O roubo da mandioca

Na calmaria da cidade interiorana, resolvemos naquelas férias de um dia ensolarado, colher algumas limas no quintal do vizinho. Sim, seria um roubo. Premeditado mas sem muitos detalhes. Não haveria ameaça, chantagens ou sequestro-relâmpago. Não faríamos reféns e nem colocaríamos fogo na casa. Naqueles 7 ou 8 anos de idade, a comparsa seria a minha prima, residente na rua de cima do lugar do delito. Duas ou três limas para cada uma e o crime hediondo estaria cometido em poucos minutos.

Evidente que essa atitude era corriqueira em cidades pequenas, casas sem muros naqueles anos 60, onde nem se falava em insegurança. Minto: numa noite, o pai dessa minha prima ouviu um barulho na sacada. Silenciosamente, o meu tio foi em direção à porta, levantou a tramela para que o meliante entrasse com mais facilidade. Quando o mesmo abriu a porta, o tio Carlos deu-lhe uma tremenda surra com a bengala que o seu avô havia trazido da Itália, ainda no último quartel do século XIX.

No dia seguinte ao roubo das limas, o dono da casa, cujo quintal havia sido tomado por duas vândalas qualificadas, foi à farmácia tomar uma injeção. Na nossa meninice, a falta de malícia nos fez ficar no mesmo ambiente e, com rapidez, o meu outro tio disse ao paciente:

“Ontem essas duas meninas roubaram frutas do seu quintal ”, dirigindo-se a nós com uma rápida flexão da cabeça. O homem não disse nada, mas a vergonha que eu passei me fez corar a ponto de doer a pele do meu rosto. Foi um ultraje, um sentimento horrível de vexame. Foi provavelmente a primeira vez que senti como se tivesse uma bolha de ar sacudindo o coração. Inenarrável a sensação!

Uma das situações mais duras que se pode impor a uma criança é a queima de etapas. Queimar etapas na vida significa deixar de ter o prazer único de cada ação, reação ou resultados do que se poderia ter obtido, caso a ousadia tivesse seu espaço próprio, no momento certo. Com o desenrolar da vida, passei a ter pós-doutorado em queima de etapas dadas as dificuldades de aprendizagem, de relacionamento, dificuldades financeiras e afetivas. Mas eu jamais desisti.
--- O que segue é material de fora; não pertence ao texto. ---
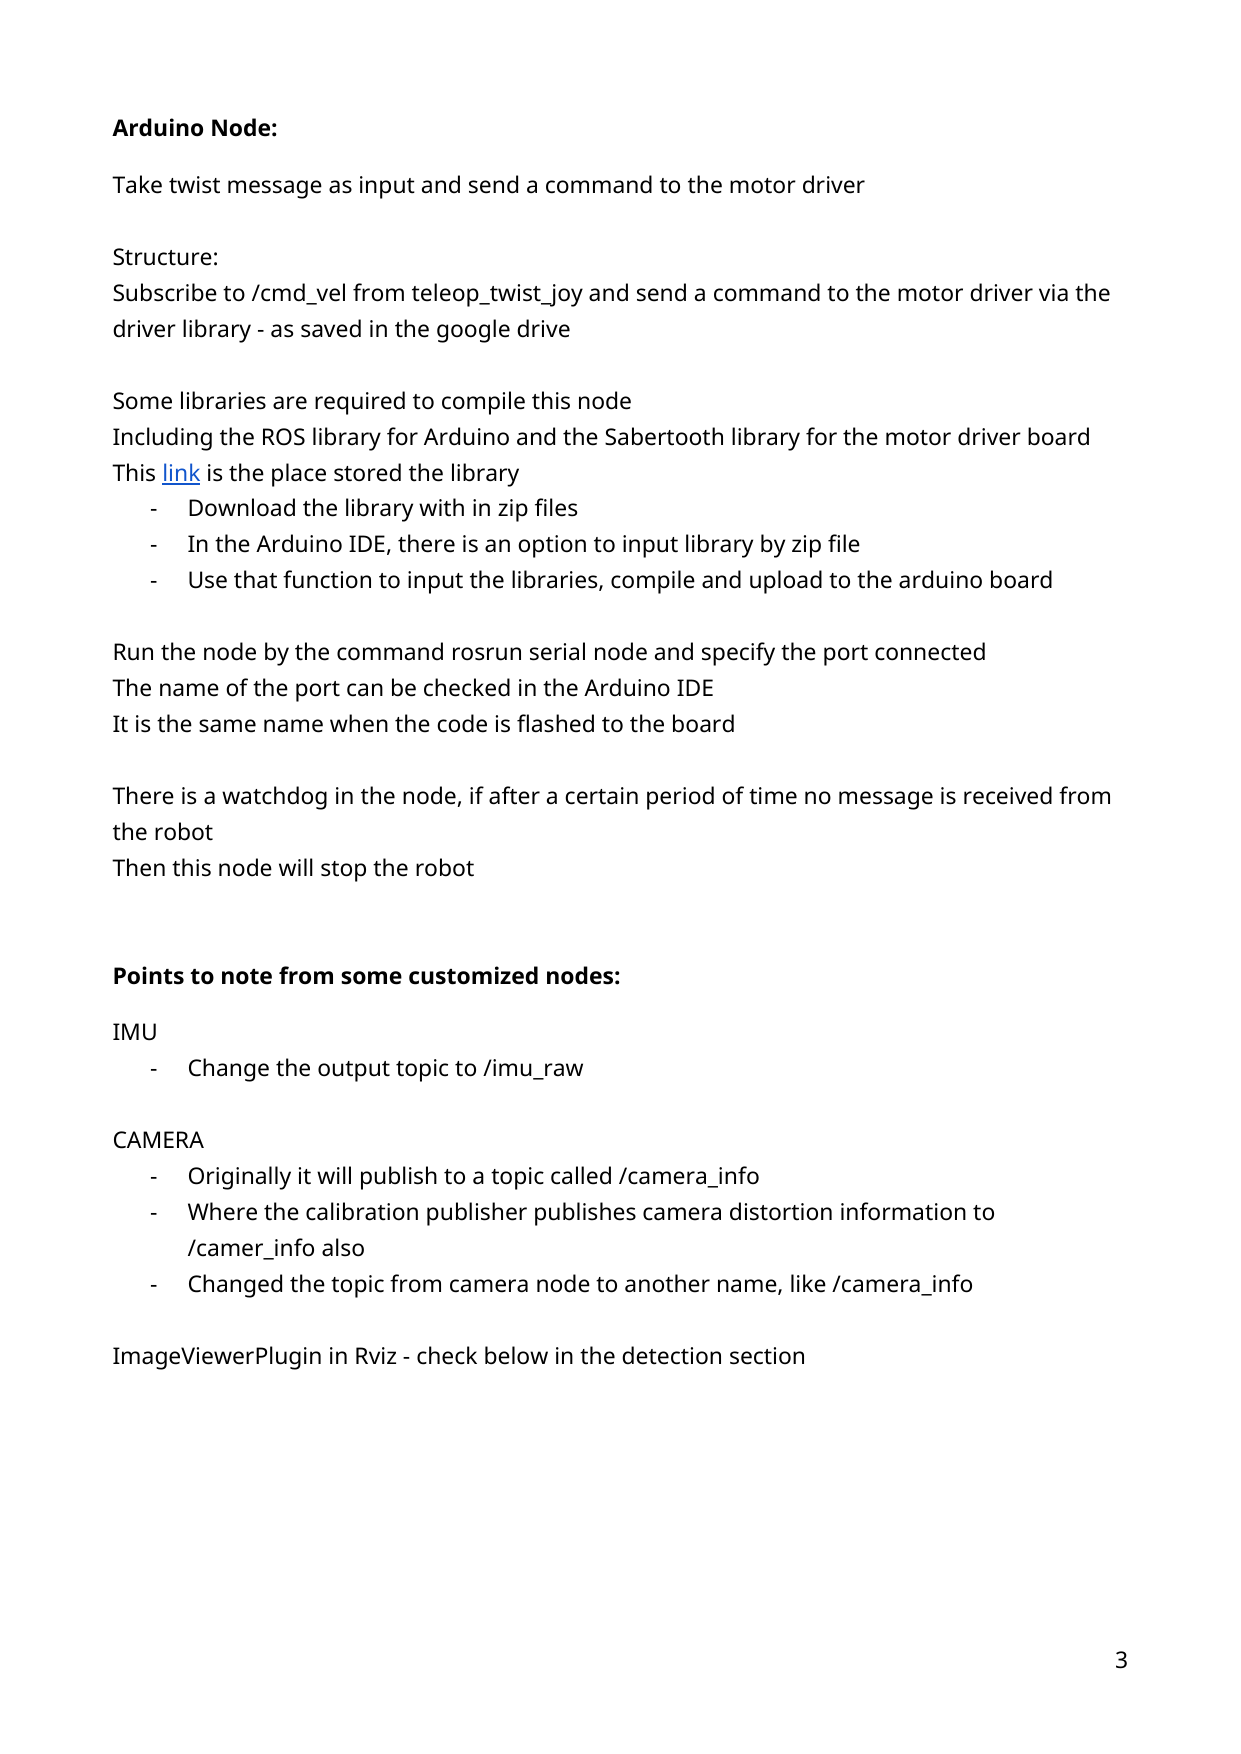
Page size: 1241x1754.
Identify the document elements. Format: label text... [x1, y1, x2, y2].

Lá pelas tantas eu me casei e pensei: agora vai. Vou resgatar todo o tempo que não foi, os risos que não tive, as músicas que não dancei, os desembaraços do cotidiano que me foram subtraídos pela minha história.

Num domingo meio nublado, estávamos na casa da minha sogra, junto da família da minha cunhada. Ela, natural das Alterosas, sem dificuldades em buscar alguma fruta ou verdura na casa da vizinha, disse para mim que no terreno do lado tinha mandioca e que ninguém colhia.
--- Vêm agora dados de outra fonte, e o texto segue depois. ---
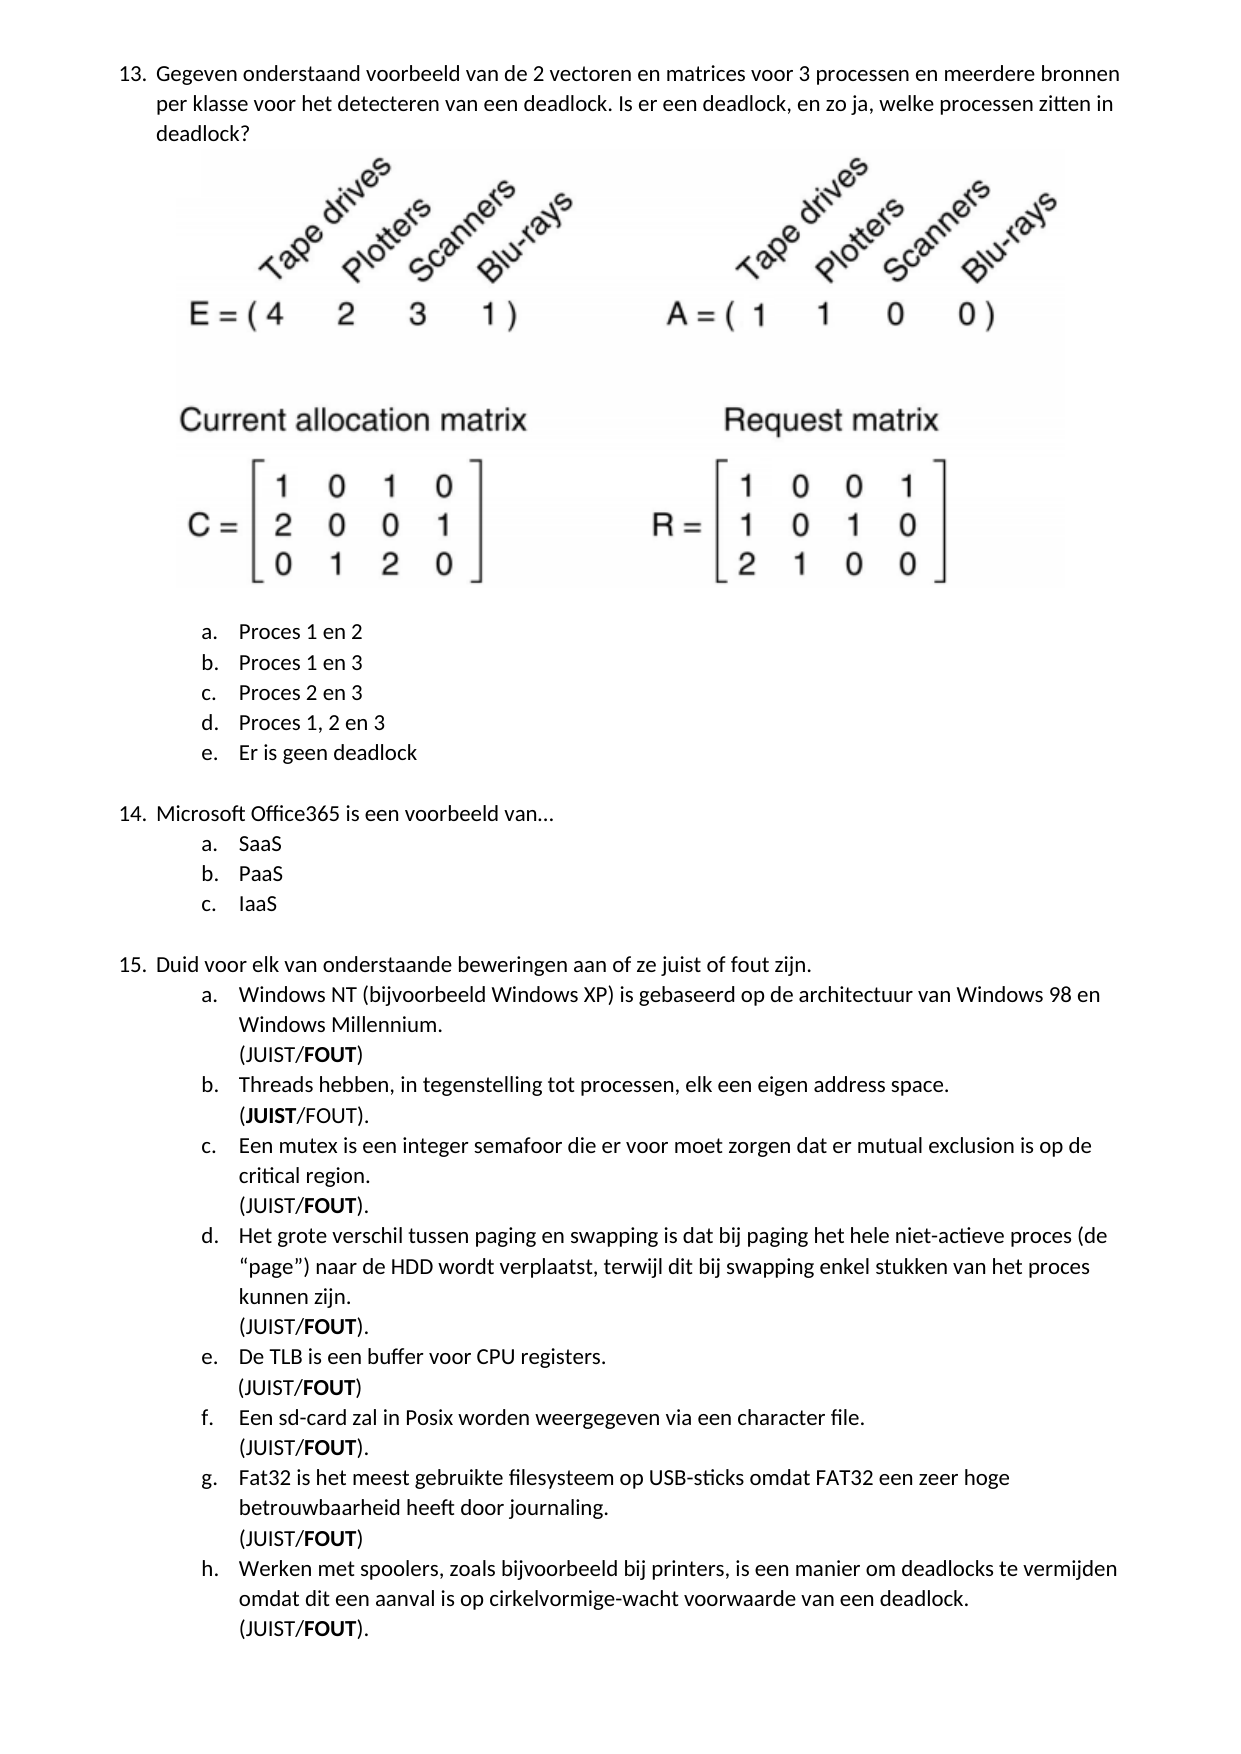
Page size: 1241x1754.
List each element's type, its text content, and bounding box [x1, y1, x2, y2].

list Een mutex is een integer semafoor die er voor moet zorgen dat er mutual exclusion is op de critical region. [201, 1131, 1152, 1189]
list (JUIST/FOUT). [239, 1191, 1152, 1219]
list Fat32 is het meest gebruikte filesysteem op USB-sticks omdat FAT32 een zeer hoge betrouwbaarheid heeft door journaling. (JUIST/FOUT) [201, 1463, 1152, 1552]
list Gegeven onderstaand voorbeeld van de 2 vectoren en matrices voor 3 processen en meerdere bronnen per klasse voor het detecteren van een deadlock. Is er een deadlock, en zo ja, welke processen zitten in deadlock? [118, 59, 1152, 147]
list Proces 1 en 3 [201, 648, 1152, 676]
list (JUIST/FOUT). [239, 1101, 1152, 1129]
list Er is geen deadlock [201, 738, 1152, 766]
list Proces 1, 2 en 3 [201, 708, 1152, 736]
list Werken met spoolers, zoals bijvoorbeeld bij printers, is een manier om deadlocks te vermijden omdat dit een aanval is op cirkelvormige-wacht voorwaarde van een deadlock. [201, 1554, 1152, 1612]
list De TLB is een buffer voor CPU registers. [201, 1342, 1152, 1371]
list Een sd-card zal in Posix worden weergegeven via een character file. (JUIST/FOUT). [201, 1403, 1152, 1461]
list Threads hebben, in tegenstelling tot processen, elk een eigen address space. [201, 1071, 1152, 1099]
list PaaS [201, 859, 1152, 887]
list Het grote verschil tussen paging en swapping is dat bij paging het hele niet-actieve proces (de “page”) naar de HDD wordt verplaatst, terwijl dit bij swapping enkel stukken van het proces kunnen zijn. [201, 1222, 1152, 1310]
list (JUIST/FOUT) [237, 1373, 1152, 1401]
picture [163, 149, 1077, 616]
list Proces 2 en 3 [201, 678, 1152, 706]
list IaaS [201, 889, 1152, 917]
list (JUIST/FOUT). [239, 1614, 1152, 1642]
list (JUIST/FOUT). [239, 1312, 1152, 1340]
list Duid voor elk van onderstaande beweringen aan of ze juist of fout zijn. [118, 950, 1152, 978]
list Windows NT (bijvoorbeeld Windows XP) is gebaseerd op de architectuur van Windows 98 en Windows Millennium. (JUIST/FOUT) [201, 980, 1152, 1068]
list SaaS [201, 829, 1152, 857]
list Microsoft Office365 is een voorbeeld van… [118, 799, 1152, 827]
list Proces 1 en 2 [201, 617, 1152, 646]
Feliz da vida, pulei o muro pela primeira vez nessa encarnação. Fomos buscar a mandioca abandonada, já um tanto cansada de, na sua solidão, ouvir os gritos da torcida organizada, pois, da casa da Vila Sônia, se ouve as manifestações dos torcedores no campo do São Paulo.

Foi uma colheita modesta. Eu estava aprendendo a puxar a raiz com cuidado, achando maravilhosa a experiência. Consciente de não estar lesando ninguém, pois a mandioca iria apodrecer, eu estava me achando uma pessoa dentro da normalidade, resgatando uma infância perdida, vivida durante um tempo num apartamento de fundo e tendo que tocar música clássica num piano que eu jamais abriria espontaneamente.
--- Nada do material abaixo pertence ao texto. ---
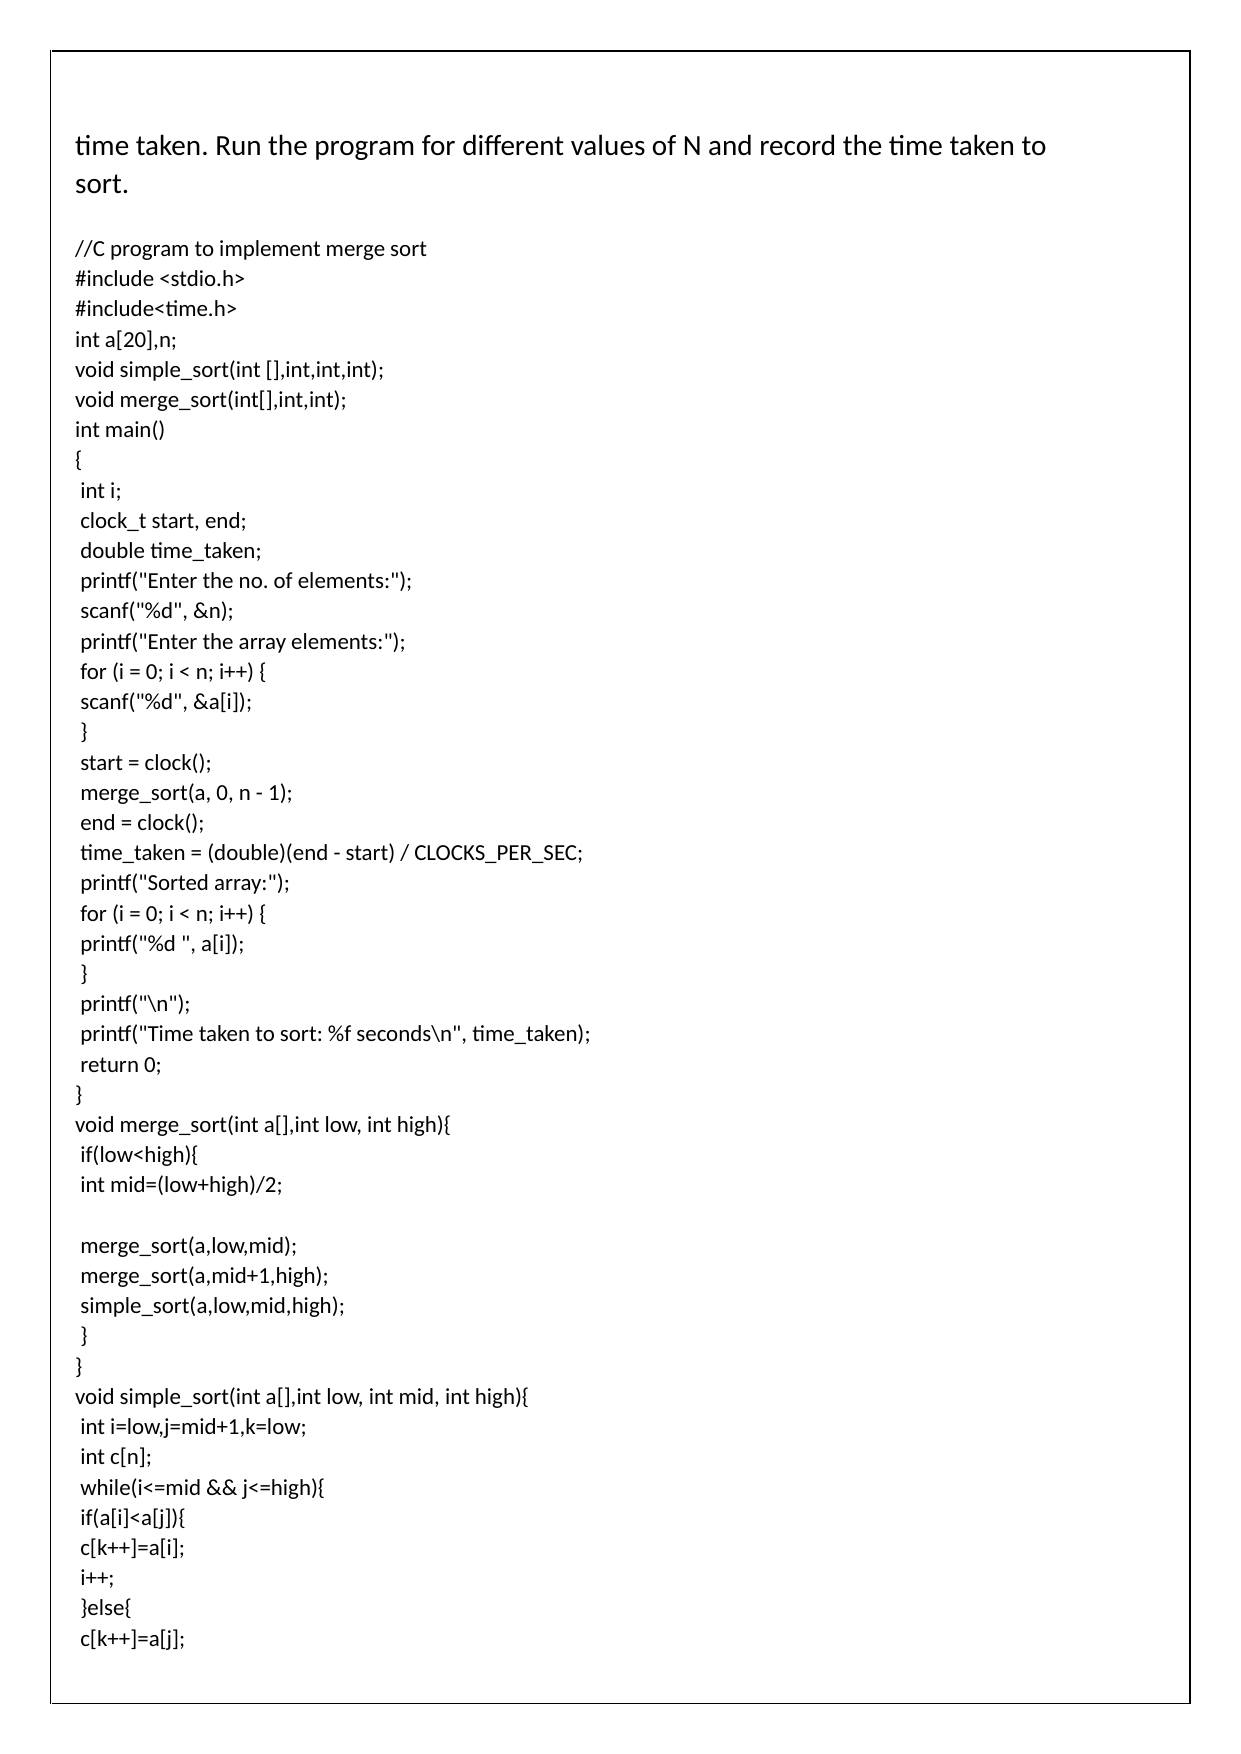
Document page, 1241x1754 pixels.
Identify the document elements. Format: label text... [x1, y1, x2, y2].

text printf("Enter the no. of elements:"); [75, 566, 1127, 594]
text void merge_sort(int a[],int low, int high){ [75, 1110, 1127, 1138]
text for (i = 0; i < n; i++) { [75, 899, 1127, 927]
text merge_sort(a, 0, n - 1); [75, 778, 1127, 806]
text start = clock(); [75, 748, 1127, 776]
text } [75, 1080, 1127, 1108]
text c[k++]=a[j]; [75, 1624, 1127, 1652]
text double time_taken; [75, 536, 1127, 564]
text end = clock(); [75, 808, 1127, 836]
text c[k++]=a[i]; [75, 1533, 1127, 1561]
text merge_sort(a,mid+1,high); [75, 1261, 1127, 1289]
text int i=low,j=mid+1,k=low; [75, 1412, 1127, 1440]
text merge_sort(a,low,mid); [75, 1231, 1127, 1259]
text printf("Sorted array:"); [75, 868, 1127, 896]
text } [75, 1352, 1127, 1380]
text }else{ [75, 1593, 1127, 1621]
text //C program to implement merge sort [75, 234, 1127, 262]
text int c[n]; [75, 1442, 1127, 1470]
text i++; [75, 1563, 1127, 1591]
text printf("%d ", a[i]); [75, 929, 1127, 957]
text int a[20],n; [75, 325, 1127, 353]
text printf("\n"); [75, 989, 1127, 1017]
text void merge_sort(int[],int,int); [75, 385, 1127, 413]
text time_taken = (double)(end - start) / CLOCKS_PER_SEC; [75, 838, 1127, 866]
text } [75, 717, 1127, 745]
text int main() [75, 415, 1127, 443]
text { [75, 446, 1127, 473]
text clock_t start, end; [75, 506, 1127, 534]
text while(i<=mid && j<=high){ [75, 1473, 1127, 1501]
text if(a[i]<a[j]){ [75, 1503, 1127, 1531]
text } [75, 1322, 1127, 1349]
text return 0; [75, 1050, 1127, 1078]
text scanf("%d", &n); [75, 597, 1127, 624]
text #include <stdio.h> [75, 264, 1127, 292]
text void simple_sort(int a[],int low, int mid, int high){ [75, 1382, 1127, 1410]
text sort. [75, 165, 1127, 201]
text simple_sort(a,low,mid,high); [75, 1291, 1127, 1319]
text if(low<high){ [75, 1140, 1127, 1168]
text int mid=(low+high)/2; [75, 1171, 1127, 1198]
text #include<time.h> [75, 294, 1127, 322]
text for (i = 0; i < n; i++) { [75, 657, 1127, 685]
text time taken. Run the program for different values of N and record the time taken to [75, 127, 1127, 163]
text printf("Enter the array elements:"); [75, 627, 1127, 655]
text scanf("%d", &a[i]); [75, 687, 1127, 715]
text void simple_sort(int [],int,int,int); [75, 355, 1127, 383]
text } [75, 959, 1127, 987]
text printf("Time taken to sort: %f seconds\n", time_taken); [75, 1019, 1127, 1047]
text int i; [75, 476, 1127, 504]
Entrando em casa dom o troféu, o meu sogro estranhou a cena.

- “Seu José, pegamos essa mandioca no quintal do vizinho. É, a casa está vazia, ele nem mora mais aí”.

Com a maior seriedade e olhar tenso, levantou o dedo para mim e:

-“No, no. Se querem mandioca, eu dou dinheiro prá vocês comprarem. Não se entra na casa do vizinho”.